(Page text)

And in case you've forgotten, you don't do mornings.
You're a vampire.
-Not before I'm 16, I'm not.
Until then, I'm just a normal kid.
I could do all the other normal kids do.
-Turn me upside down and look for the batteries?
-No.
I'm going to school.
-But Master Vlad, it's not safe.
-Look, the only person who knows I'm a vampire is Robin.
And he's promised he won't tell a single soul.
-Well, don't come running in my direction
when you're named and shamed as the spawn of Dracula.
-Zoltan, relax.
It's going to be chilly.
I mean "cool."
That's what kids say around here, isn't it?
-Yeah, as in "isn't it cool we slayed the vampire?"
[bell tolls]
[thud]
COUNT: Ugh!
Flaming torches!
Aah!
Renfield!
-Isn't it-- uh, OK, Master!
Ugh!
-Good morning, Renfield.
Hello, Robin.
You see?
Perfect fit.
-Yeah, those trousers really show off your ankles.
-So we all set?
-Yeah, just one problem--
-Hello, I'm Robin's mom, Elizabeth.
Ahh, nice.
-That's Mom's quiet way of saying "it needs a clean."
-Vlad, my man, is, uh, Ingrid around?
-(WHISPERS) Robin, are we expecting anyone else?
-(WHISPERS) It's not my fault.
They just followed me up here.
-(WHISPERS) Get them out of here quick before Dad hears them.
COUNT: Renfield!
Who's there?
-Um, might as well move along, shall we, folks?
-Going somewhere, Vlad?
-Yo, Ingrid.
-Aha, so you must be the famous Ingrid.
You've certainly made some fans in our house.
BOYS: Mom!
-Now, come on.
You better get dressed for school.
I've--
-You can't seriously think that I'm going to school.
-You don't have to go, but I want to.
Just don't tell Dad, OK?
-Sure, don't worry.
Dad!
COUNT: Beelzebub's bunk brush!
I am trying to sleep!
What peasant dares knock at my palace of doom?
-Hello.
You must be Mister, uh--
-Count.
-Mr. Count.
-I'm Elizabeth Branagh, your neighbor.
Welcome to our country.
It's wonderful to meet you. [sniffs] Oh,
my goodness, what is that smell?
I think it's coming from--
-Uh, the slime pit.
-Ooh, I think you may have a problem with your drains.
-My Graham's a plumber. I'll send him up to have a look.
Will send him with Vlad and Ingrid after school.
-School?
What school?
-Stokely Grammar.
-My children do not go to school.
-Oh, please, let me go, Dad.
How else am I going to make friends?
-Our kind don't need friends.
-Well, uh, now, come on, you lot, or we'll be late.
Nice to meet you, Mr. Count.
-Bye.
-See you.
-Well, thanks.
Thanks a lot.
-Here we are, son.
Stokely Grammar.
Fresh start for both of us.
-Dad, you are going to behave yourself at this school,
aren't you?
It's going to be really nice just
to stay in one place for more than a few months.
-Jono, I promised, didn't I?
And a Van Helsing never breaks his promise.
Blood and garlic!
It's a vampire.
JONATHAN: Dad, it's a boy in a cape.
-Morning, Mr. Van Helsing.
-Whew, morning, Headmistress.
Just doing my morning squats.

(End Page text)
(Data extract)

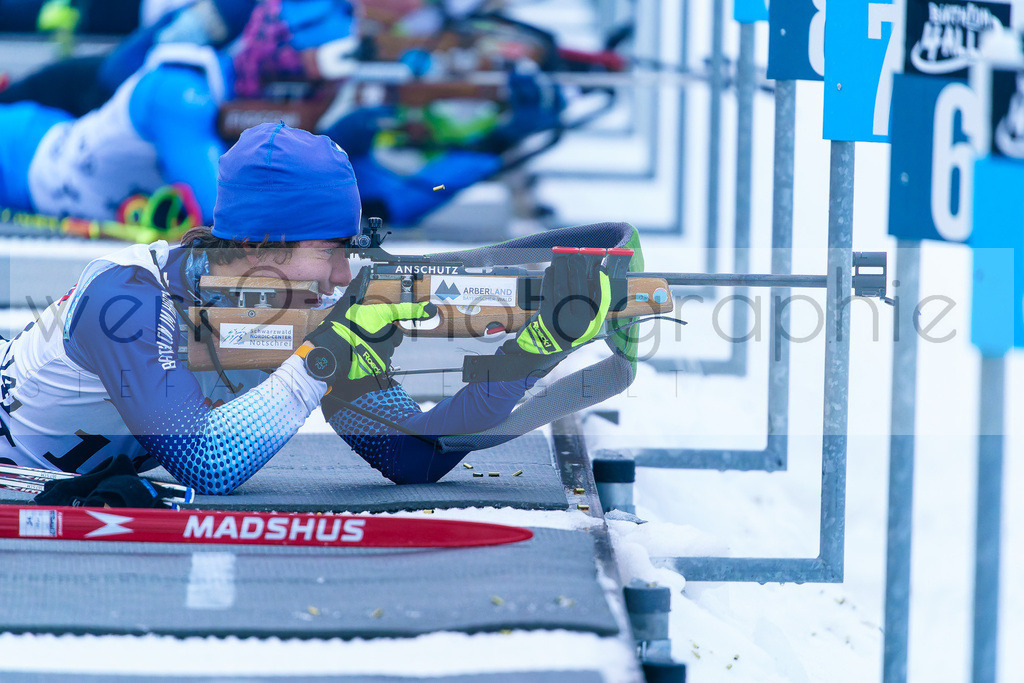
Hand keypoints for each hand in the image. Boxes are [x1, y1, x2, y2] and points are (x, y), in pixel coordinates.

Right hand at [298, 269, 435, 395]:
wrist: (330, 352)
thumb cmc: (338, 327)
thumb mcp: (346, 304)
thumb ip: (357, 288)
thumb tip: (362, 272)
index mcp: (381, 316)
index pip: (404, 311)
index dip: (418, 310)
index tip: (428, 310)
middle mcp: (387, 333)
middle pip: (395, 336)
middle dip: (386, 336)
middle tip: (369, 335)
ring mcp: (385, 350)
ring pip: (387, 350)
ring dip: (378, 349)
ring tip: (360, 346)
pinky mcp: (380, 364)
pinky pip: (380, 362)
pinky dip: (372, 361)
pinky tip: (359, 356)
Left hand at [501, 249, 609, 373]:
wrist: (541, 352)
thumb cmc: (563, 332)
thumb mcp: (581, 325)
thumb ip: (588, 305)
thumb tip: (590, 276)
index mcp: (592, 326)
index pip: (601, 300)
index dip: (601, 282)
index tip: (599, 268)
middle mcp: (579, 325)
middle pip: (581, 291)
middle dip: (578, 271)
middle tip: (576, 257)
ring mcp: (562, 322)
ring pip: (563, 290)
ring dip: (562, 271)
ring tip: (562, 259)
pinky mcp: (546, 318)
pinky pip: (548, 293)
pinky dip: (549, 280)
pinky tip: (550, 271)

(End Data extract)
(Data extract)

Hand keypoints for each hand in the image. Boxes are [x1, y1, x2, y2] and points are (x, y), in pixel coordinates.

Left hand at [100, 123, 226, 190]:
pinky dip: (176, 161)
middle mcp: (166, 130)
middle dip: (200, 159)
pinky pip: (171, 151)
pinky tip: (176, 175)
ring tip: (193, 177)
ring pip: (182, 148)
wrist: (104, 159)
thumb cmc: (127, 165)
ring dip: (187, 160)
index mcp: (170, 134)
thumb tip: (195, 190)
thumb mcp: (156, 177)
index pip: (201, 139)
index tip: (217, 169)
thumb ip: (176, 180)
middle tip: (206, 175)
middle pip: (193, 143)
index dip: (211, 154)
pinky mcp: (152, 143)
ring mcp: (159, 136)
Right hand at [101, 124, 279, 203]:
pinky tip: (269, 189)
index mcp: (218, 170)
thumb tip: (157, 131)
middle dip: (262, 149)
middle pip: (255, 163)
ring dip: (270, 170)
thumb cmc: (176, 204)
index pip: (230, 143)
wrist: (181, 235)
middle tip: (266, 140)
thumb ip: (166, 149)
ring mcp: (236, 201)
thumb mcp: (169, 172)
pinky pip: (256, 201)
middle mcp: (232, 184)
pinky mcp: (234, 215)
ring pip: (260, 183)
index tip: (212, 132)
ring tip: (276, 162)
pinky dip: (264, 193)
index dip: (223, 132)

(End Data extract)
(Data extract)

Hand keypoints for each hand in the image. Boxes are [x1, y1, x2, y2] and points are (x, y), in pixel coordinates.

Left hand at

(End Data extract)

**Directions**
1. In the vampire script, what is Graham's job?
2. From the vampire script, return the passage that opens with the words containing "-(WHISPERS) It's not" and closes with "-Now, come on.".
3. Carry the vampire script on past its last line.

**Solved tasks**
1. He's a plumber.

2.
-(WHISPERS) It's not my fault.
They just followed me up here.
-(WHISPERS) Get them out of here quick before Dad hears them.
COUNT: Renfield!
Who's there?
-Um, might as well move along, shall we, folks?
-Going somewhere, Vlad?
-Yo, Ingrid.
-Aha, so you must be the famous Ingrid.
You've certainly made some fans in our house.
BOYS: Mom!
-Now, come on.

3.
-Congratulations.
15 seconds into a brand-new school, and you've
already spotted the vampire.
-It's instinct, son.
I'm a vampire slayer.
-No, Dad.
You're a woodwork teacher.
COUNT: Vlad, it's a quarter past midnight.
Come on.
Get up.
-What do you mean?
I've been up all day.
-Then tough neck, sonny.
That's your choice, not mine.
Come, come.
Come look at this beautiful when, moonshine.
You can't just laze around in bed all night.
VLAD: You do realize I'm not yet a vampire, don't you?
I sleep at night.
I like garlic bread.
I want to go to school.
Just deal with it.
-Is this about the "friends" thing, hm?
Because I've been thinking about what you said earlier.
-You mean, you've changed your mind?
I can go to school?
-No, even better.
I'll be your friend.
-Thanks, Dad.
But I'd like some friends of my own age.
-I could teach all my wicked ways.
-I don't want to be an evil vampire.
I want to be an ordinary boy.
[thunder rumbling]
-You disappoint me.
-I'm sorry.
[snores]
[bell tolls]
[thump]
[groans]
-If that's that Branagh woman again!
[boom]
RENFIELD: Master!
Master!
It's a breather!
With a metal horse!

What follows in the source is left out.